A new federal “Strategic Resilience Reserve” would finance, buy, store, and sell critical minerals to shore up U.S. supply chains, reduce reliance on China, and keep prices stable for key industries.

02 · Section

What It Does

The bill creates a wholly owned government corporation—the Strategic Resilience Reserve—to backstop supplies of non‑fuel critical minerals (like rare earths and battery inputs). It can make loans, pre‑buy materials, use futures and options, take small non‑controlling equity stakes with an exit plan, and physically acquire and store minerals. It prioritizes U.S. and partner‑country projects (including recycling and recovery from waste), sets production and dependency targets to guide policy, and authorizes $2.5 billion to get started. The Reserve may sell stockpiled material during shortages or to stabilize markets, but cannot assist or sell to “foreign entities of concern.” Oversight includes a 7‑member Senate‑confirmed board, independent audits, GAO reviews, public reporting, and risk/production‑standards divisions to track markets and labor/environmental practices.

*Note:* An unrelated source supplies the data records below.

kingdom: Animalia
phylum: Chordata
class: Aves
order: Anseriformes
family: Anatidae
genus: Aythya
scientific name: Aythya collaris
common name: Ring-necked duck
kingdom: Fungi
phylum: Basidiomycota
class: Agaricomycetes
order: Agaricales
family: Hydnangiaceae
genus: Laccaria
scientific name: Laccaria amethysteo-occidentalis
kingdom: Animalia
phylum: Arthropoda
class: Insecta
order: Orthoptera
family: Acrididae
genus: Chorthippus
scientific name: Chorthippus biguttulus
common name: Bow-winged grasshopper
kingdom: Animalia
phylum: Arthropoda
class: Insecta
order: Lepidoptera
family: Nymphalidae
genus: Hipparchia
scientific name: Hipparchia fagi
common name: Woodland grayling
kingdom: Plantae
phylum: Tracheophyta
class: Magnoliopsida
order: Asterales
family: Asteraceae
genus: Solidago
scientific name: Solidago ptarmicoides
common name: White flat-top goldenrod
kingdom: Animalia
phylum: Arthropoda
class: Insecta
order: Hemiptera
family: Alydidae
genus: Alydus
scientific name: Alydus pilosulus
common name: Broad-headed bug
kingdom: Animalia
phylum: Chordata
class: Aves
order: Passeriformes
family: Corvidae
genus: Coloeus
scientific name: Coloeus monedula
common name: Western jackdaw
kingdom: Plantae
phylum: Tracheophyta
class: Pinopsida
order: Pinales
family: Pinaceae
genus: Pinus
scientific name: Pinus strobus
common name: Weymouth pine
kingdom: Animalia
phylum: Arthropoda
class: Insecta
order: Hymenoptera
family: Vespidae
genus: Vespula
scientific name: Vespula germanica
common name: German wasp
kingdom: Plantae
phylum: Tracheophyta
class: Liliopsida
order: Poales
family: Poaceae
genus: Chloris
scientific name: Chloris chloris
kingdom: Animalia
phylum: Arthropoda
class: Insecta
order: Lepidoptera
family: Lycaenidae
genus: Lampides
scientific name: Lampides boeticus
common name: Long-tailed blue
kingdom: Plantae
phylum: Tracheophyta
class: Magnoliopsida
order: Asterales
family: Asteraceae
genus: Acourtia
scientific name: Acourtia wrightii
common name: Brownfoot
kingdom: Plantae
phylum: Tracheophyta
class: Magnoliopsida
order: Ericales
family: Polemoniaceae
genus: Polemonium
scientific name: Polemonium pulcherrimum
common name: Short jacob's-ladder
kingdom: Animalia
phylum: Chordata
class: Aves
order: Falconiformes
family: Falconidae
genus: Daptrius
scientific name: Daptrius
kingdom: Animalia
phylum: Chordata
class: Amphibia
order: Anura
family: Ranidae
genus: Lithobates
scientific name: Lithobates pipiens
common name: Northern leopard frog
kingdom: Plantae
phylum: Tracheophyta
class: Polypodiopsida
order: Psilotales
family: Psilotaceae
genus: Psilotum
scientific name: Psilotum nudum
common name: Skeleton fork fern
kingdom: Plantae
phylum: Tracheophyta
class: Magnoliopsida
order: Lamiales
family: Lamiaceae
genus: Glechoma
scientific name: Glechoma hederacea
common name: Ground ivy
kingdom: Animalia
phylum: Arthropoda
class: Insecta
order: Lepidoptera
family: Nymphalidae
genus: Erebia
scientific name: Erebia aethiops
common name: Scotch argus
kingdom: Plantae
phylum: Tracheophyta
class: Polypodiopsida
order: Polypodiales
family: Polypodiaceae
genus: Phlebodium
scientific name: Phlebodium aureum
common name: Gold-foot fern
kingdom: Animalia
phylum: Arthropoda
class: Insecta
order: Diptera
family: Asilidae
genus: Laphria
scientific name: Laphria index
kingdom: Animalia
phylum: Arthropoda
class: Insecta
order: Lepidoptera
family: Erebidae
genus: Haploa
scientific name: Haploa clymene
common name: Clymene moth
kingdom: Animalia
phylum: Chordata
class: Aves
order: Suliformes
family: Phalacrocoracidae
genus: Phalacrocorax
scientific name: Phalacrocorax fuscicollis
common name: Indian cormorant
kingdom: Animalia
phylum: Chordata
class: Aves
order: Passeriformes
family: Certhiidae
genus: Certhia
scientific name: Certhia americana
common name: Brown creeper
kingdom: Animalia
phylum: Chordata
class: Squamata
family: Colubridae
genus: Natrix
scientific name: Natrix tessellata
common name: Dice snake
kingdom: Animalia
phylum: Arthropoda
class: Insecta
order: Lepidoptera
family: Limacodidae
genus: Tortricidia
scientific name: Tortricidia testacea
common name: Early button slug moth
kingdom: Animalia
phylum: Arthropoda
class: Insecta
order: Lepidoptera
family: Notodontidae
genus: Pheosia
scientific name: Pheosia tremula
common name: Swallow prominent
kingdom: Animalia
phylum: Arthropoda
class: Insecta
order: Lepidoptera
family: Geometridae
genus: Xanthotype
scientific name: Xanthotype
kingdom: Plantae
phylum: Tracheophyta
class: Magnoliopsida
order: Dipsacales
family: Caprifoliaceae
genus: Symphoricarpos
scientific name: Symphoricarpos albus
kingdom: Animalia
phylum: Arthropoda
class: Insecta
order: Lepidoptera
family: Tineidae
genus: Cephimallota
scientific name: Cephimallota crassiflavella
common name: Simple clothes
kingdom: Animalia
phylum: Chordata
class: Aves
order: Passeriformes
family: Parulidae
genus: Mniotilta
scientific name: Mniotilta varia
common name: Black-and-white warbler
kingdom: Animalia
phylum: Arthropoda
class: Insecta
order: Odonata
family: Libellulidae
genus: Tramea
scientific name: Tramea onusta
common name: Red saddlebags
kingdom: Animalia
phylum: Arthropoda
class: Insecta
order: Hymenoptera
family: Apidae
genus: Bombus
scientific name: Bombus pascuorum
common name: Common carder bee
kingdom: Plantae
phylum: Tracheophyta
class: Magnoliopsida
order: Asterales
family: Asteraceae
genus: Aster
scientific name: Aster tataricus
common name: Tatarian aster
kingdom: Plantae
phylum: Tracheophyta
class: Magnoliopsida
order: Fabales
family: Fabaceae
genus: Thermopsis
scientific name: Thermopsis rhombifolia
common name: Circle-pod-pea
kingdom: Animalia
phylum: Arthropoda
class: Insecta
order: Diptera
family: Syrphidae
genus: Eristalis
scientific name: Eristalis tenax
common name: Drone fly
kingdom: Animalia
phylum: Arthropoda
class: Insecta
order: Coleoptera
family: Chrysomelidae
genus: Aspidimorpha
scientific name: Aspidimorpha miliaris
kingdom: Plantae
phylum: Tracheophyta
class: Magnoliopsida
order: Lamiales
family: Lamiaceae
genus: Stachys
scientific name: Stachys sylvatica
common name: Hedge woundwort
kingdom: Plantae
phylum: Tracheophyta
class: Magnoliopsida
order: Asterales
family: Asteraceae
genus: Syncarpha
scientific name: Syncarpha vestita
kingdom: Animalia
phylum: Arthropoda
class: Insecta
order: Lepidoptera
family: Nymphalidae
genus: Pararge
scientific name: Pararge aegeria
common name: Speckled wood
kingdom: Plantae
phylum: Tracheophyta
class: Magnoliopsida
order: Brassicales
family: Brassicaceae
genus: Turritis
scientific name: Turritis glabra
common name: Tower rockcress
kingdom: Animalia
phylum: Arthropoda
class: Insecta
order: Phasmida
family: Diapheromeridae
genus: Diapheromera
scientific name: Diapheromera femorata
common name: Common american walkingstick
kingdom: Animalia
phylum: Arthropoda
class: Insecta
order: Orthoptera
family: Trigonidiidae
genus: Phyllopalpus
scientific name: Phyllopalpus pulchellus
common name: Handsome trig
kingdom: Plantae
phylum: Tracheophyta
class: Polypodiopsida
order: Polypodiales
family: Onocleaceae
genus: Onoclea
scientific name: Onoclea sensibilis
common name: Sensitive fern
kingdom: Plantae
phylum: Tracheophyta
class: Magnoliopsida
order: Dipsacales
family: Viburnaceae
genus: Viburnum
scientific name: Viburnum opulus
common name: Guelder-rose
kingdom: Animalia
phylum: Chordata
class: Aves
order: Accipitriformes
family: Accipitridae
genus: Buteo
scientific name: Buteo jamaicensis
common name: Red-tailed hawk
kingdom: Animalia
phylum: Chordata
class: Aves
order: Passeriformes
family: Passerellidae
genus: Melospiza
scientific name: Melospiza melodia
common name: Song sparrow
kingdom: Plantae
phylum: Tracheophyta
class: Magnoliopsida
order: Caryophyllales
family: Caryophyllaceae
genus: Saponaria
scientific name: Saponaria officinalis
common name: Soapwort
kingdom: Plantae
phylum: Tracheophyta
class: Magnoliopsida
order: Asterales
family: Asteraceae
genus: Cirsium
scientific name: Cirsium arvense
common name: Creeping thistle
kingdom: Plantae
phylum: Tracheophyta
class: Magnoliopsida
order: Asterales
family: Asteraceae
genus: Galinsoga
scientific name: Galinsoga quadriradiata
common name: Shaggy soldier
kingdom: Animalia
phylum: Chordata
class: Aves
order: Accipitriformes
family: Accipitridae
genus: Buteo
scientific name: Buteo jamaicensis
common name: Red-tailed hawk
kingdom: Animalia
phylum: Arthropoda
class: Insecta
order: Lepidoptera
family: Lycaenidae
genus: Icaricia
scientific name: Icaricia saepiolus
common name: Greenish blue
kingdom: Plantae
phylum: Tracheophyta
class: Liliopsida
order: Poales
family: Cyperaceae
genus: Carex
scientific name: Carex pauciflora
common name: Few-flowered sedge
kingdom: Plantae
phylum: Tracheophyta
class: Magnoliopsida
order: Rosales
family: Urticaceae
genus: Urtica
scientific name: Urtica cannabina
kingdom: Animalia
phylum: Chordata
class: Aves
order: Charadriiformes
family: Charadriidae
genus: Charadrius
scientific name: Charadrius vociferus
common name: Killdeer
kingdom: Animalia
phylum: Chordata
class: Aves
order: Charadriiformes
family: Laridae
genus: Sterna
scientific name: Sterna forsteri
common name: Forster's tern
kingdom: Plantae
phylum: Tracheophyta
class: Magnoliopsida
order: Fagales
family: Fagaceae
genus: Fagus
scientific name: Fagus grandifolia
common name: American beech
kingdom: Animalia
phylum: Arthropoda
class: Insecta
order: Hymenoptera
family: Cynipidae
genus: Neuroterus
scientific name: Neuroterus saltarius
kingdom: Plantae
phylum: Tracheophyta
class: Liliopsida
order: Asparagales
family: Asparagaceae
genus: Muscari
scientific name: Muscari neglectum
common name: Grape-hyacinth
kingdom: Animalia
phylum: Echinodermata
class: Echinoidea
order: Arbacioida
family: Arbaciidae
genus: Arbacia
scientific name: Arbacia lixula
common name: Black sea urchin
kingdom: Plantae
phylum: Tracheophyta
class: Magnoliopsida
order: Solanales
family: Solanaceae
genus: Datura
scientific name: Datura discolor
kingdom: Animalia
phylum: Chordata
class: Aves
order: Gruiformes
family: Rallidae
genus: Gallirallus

  • Creates the Strategic Resilience Reserve Corporation and a 7‑member Board of Governors with staggered terms.
  • Authorizes multiple tools: loans via vetted intermediaries; contracts for differences and advance commitments; non‑recourse project lending; limited, non‑controlling equity (with justification and exit).
  • Builds stockpiles: can buy, store (public or private audited sites), and sell materials to address shortages or price instability.
  • Sets policy targets to increase domestic/partner production share and limit dependence on risky suppliers; prioritizes recycling and recovery from mine/industrial waste.
  • Allows vetted partner countries to co‑invest (separate accounts; minimum contribution indexed to inflation).
  • Establishes data, risk, and production‑standards divisions; mandates regular risk assessments and public reports.
  • Bars benefits and sales to “foreign entities of concern.”
Startup funding
2500000000USD
Board size (voting)
7members
Initial production-share floor (set by Board, at least)
25percent
Minimum partner co‑investment (base)
100million USD
Key deadlines
1year (risk/audit committees and first independent audit due within 1 year of enactment)
03 · Section

Who’s For It

  • Sponsors: Rep. Robert J. Wittman (R‑VA) and Rep. John Moolenaar (R‑MI).
  • Likely supporters: lawmakers emphasizing national security and supply‑chain resilience; companies in domestic mining, processing, recycling, and manufacturers needing stable input prices (defense, autos/EVs, energy).
  • Some state and local leaders in mining or processing regions who see potential for jobs and investment.
04 · Section

Who’s Against It

  • Environmental advocates may argue expanded extraction risks habitat, water, and community impacts despite the bill’s standards division.
  • Free‑market and budget hawks could object to a new federal corporation that influences commodity prices and picks winners, with taxpayers on the hook if deals sour.
  • Good‑governance watchdogs may worry about long board terms and potential conflicts, urging tighter guardrails on intermediaries and equity deals.
  • Trade skeptics might warn that sales or purchases could unintentionally distort global markets or trigger retaliation.
05 · Section

What’s Next

Status as of February 18, 2026: Introduced in the House on January 15, 2026; referred to the Committees on Natural Resources and Foreign Affairs; and on February 17, 2026, sent to the Subcommittee on Energy and Mineral Resources. Next steps typically include subcommittee hearings/markup, full committee consideration, and a House floor vote; if passed, the bill would move to the Senate. If both chambers pass differing versions, they must be reconciled before going to the President.